The wedding was planned in 15 days, the marriage has lasted 70 years, and 39 of those years have been spent in Pleasanton. The love story of Earl and Ileana Mincks is inspiring, not simply because of its longevity, but because, as they and their family attest, of its happiness.
In 1943, in Phoenix, Arizona, 16-year-old Earl Mincks decided to ask the girl he’d been eyeing in church, Ileana Parker, to the Ringling Brothers and Barnum & Bailey Circus. They began dating, and by the time the Junior/Senior Ball rolled around, Ileana had an engagement ring on her finger.
“The attitude then,” she said, “was ‘live for today’ because no one knew what was going to happen tomorrow.” Many of their classmates were drafted into the service before finishing high school. Earl, a distinguished cadet and colonel of his school’s ROTC program, joined the Army reserves. He was able to get his degree, but after basic training he deployed to Italy with the 3rd Infantry Division in 1944 as part of Patton’s army.

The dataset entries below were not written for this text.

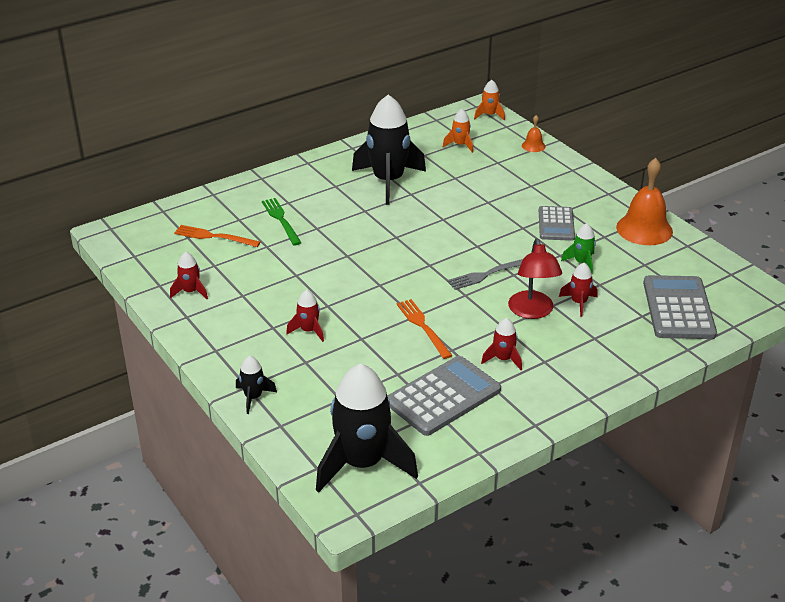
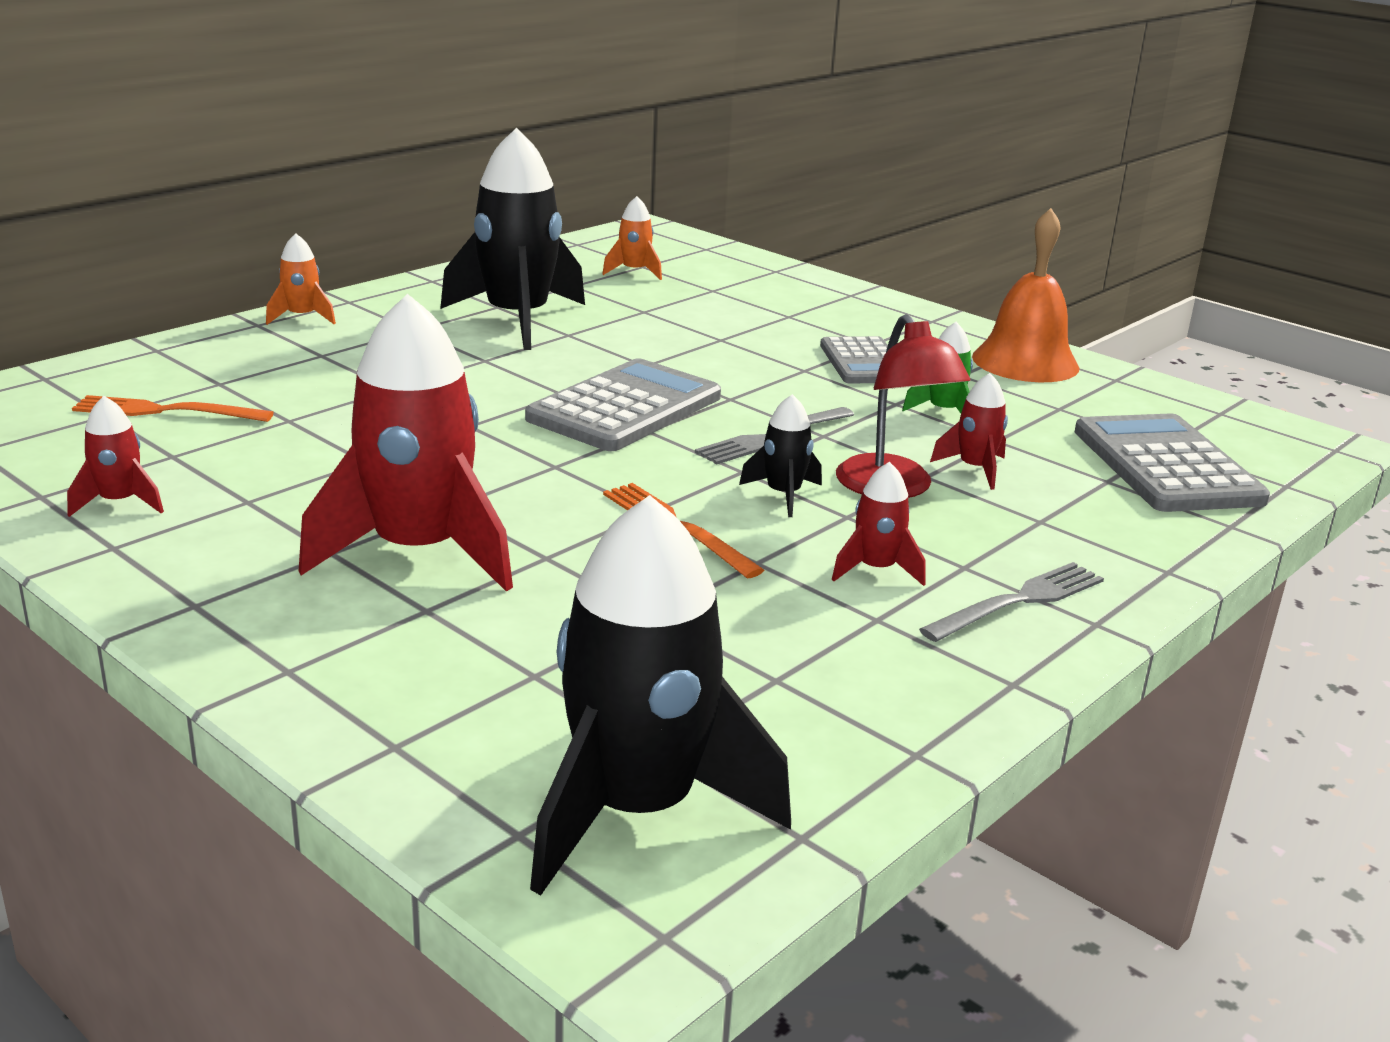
camera: 15 degrees left, 10 degrees down
(253, 397) = (309, 692): black rocket -> black rocket (783, 495)
(281, 220) = (312, 380): green fork -> none
(308, 331) = (419, 552): red rocket -> red rocket, size x2.24
(443, 396) = (777, 648): grey calculator -> grey calculator (625, 408)
(489, 115) = (669, 237): orange rocket -> orange rocket (302, 317)
(533, 146) = (765, 269): orange bell -> none
(560, 383) = (1019, 601): none -> grey fork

“It was difficult,” said Ileana. “We had no idea when he was coming back.” When Earl did return on a 30-day pass, they wanted to get married immediately. Although their parents were apprehensive (Earl was still 18 and needed a permission note from his mother), Ileana recalls her mother in-law saying, “if the government thinks he’s old enough to fight, then he’s old enough to know if he should get married.”
Their minister shared the advice that although a man may think he knows his bride, she’ll change many times over the years. Earl disagrees. “Ileana was a marvelous woman when I fell in love with her, and she still is marvelous. … I fall in love with her every day.”
The Mincks tried to pay the $5 wedding charge, but the minister insisted they keep it. And they still have that bill.
The Mincks moved to Pleasanton in 1976, where Earl managed and owned several tire businesses; he also invented a protective tire shield called the Tire Guard. Ileana said their move here was like “this little town opened its arms and hugged me.” Their Kottinger Drive home bordered cattle ranches, and they would watch the cows from their upstairs window. With two children, two grandchildren and two great grandchildren, their home has always had an open door for family members moving in and out. “It was and is where all important family celebrations take place and a place where anyone is welcome,” said daughter Cheri Puls.
What is the Minck’s secret for a happy marriage? “It hasn’t all been easy,” Earl said, “but we went through the rough times because we loved each other.” Their anchors have been their faith in God and their devotion to each other.”I wish I had something profound to say,” said Ileana, “but I’m just a woman who has loved her husband for 70 years.” Perhaps those are the best kind of love stories.